Wat de rechtbank vindt
10. De rechtbank vindt dat het UWV terecht heeft beslist dat eiseres op 8 mei 2020 voor 10,29% arbeidsongeschikt is en dus geen recht heeft op een WIA-uitkering. De rechtbank zal dat uitleggen.
11. Het UWV mag besluiten over iemands arbeidsongeschiktheid baseren op rapporten van verzekeringsartsen en arbeidsdeskundigen. Deze rapporten moeten dan wel aan een aantal voorwaarden voldoen: zij moeten op zorgvuldige wijze tot stand zijn gekomen, ze mogen geen tegenstrijdigheden bevatten en de rapporten moeten begrijpelijk zijn. Het is aan eiseres om aannemelijk te maken dat de rapporten die over haar zijn opgesteld niet aan deze voorwaarden voldoen.
De voorwaarden waaraan de rapporten moeten voldoen
12. De verzekeringsarts heeft het dossier en de daarin aanwezige medische informatie over eiseres bestudeerd. De verzekeringsarts heeft eiseres op 1 maart 2018 en 3 juni 2019 op het spreekuur gezien en onderzocht. Vanwege de geldende coronamaatregelen heeft hij op 7 mei 2020 een telefonisch spreekuur met eiseres gehouden. In zijn rapport van 7 mei 2020 heeft hij beschreven dat zowel de lichamelijke en psychische klachten grotendeels overeenkomen met de klachten zoals aangegeven bij de (fysieke) spreekuurbeoordeling van 3 juni 2019. De verzekeringsarts heeft gemotiveerd dat geen aanleiding bestond om aanvullende informatie op te vragen, omdat het eigen onderzoek voldoende gegevens heeft opgeleverd.

◆ Materiaal ◆

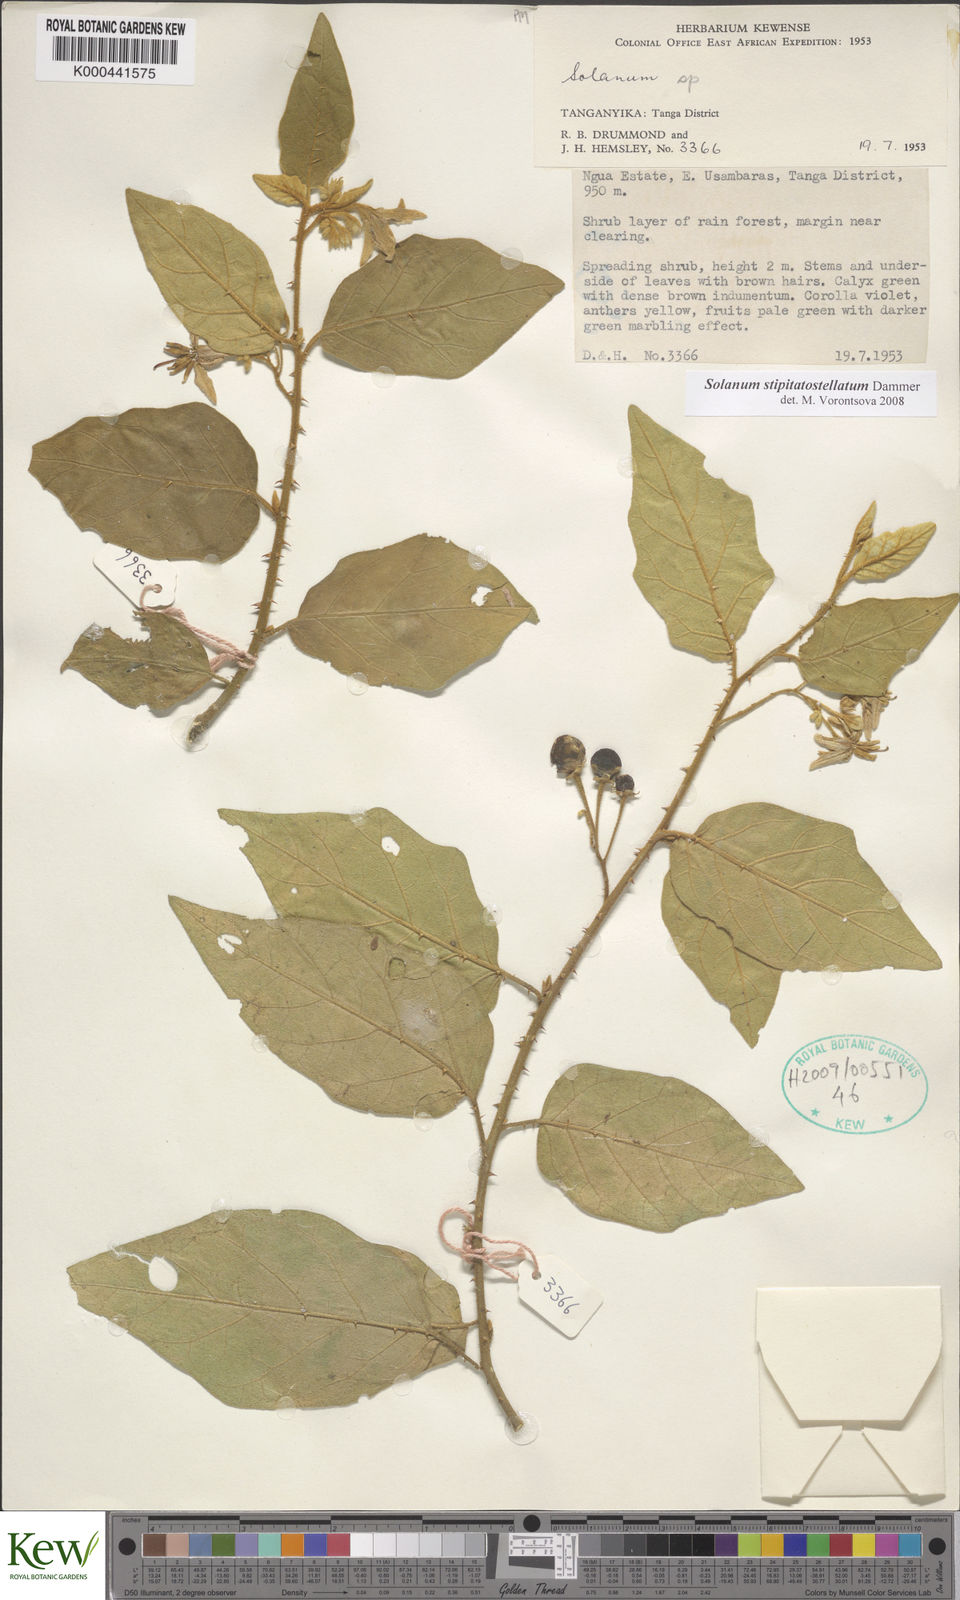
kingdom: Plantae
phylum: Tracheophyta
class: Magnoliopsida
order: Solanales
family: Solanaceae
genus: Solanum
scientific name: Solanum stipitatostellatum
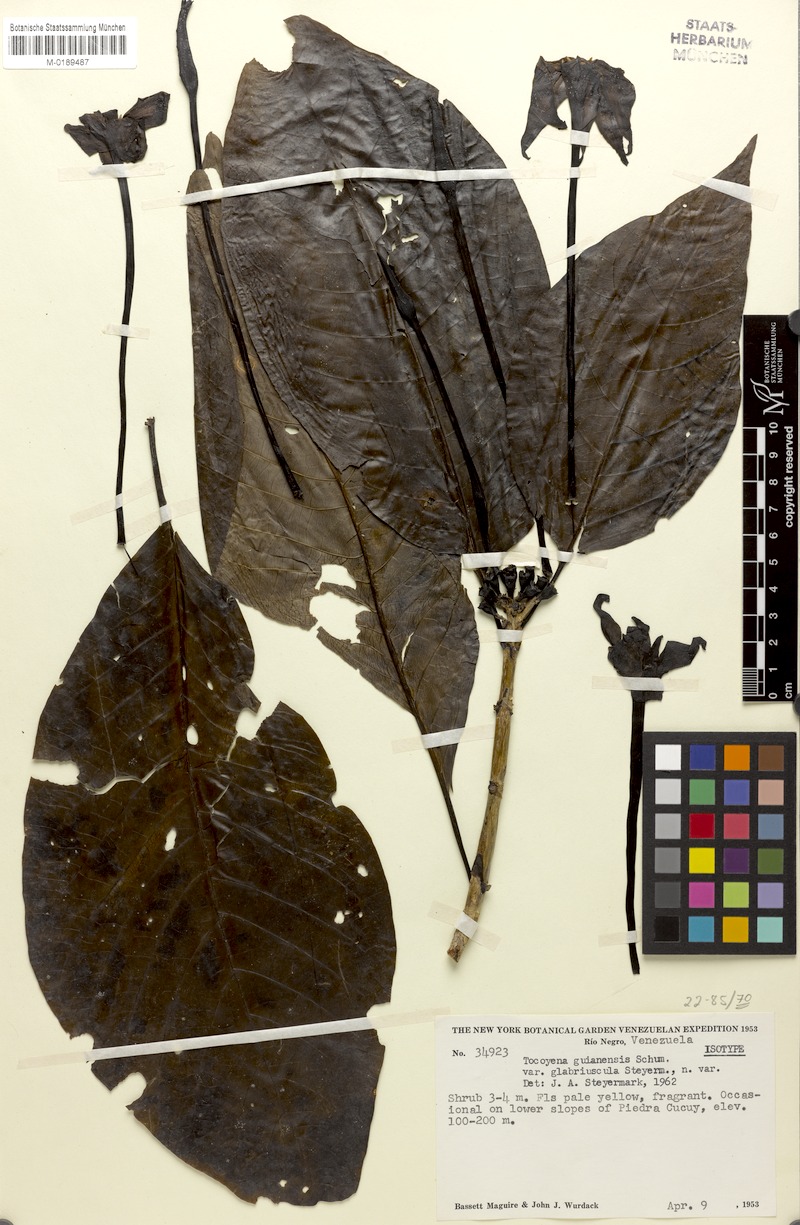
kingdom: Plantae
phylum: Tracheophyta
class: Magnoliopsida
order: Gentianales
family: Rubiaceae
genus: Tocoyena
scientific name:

◆ Schriftelijke opdracht ◆
Neem uit het fragment over het oordeel van de rechtbank letterlijk het stuk over dat begint bij de woorden "11. Het UWV". Stop na "deze voorwaarden voldoen.".

◆ Oplossing ◆
11. Het UWV mag besluiten over iemands arbeidsongeschiktheid baseren op rapporten van verzekeringsartsen en arbeidsdeskundigen. Deze rapporten moeten dan wel aan een aantal voorwaarden voldoen: zij moeten op zorgvuldige wijze tot stand zijn gekomen, ze mogen geen tegenstrijdigheden bevatten en de rapporten moeten begrijpelijk zijn. Het is aan eiseres om aannemelijk te maken dat de rapporten die over haar zijn opgesteld niet aan deze voorwaarden voldoen.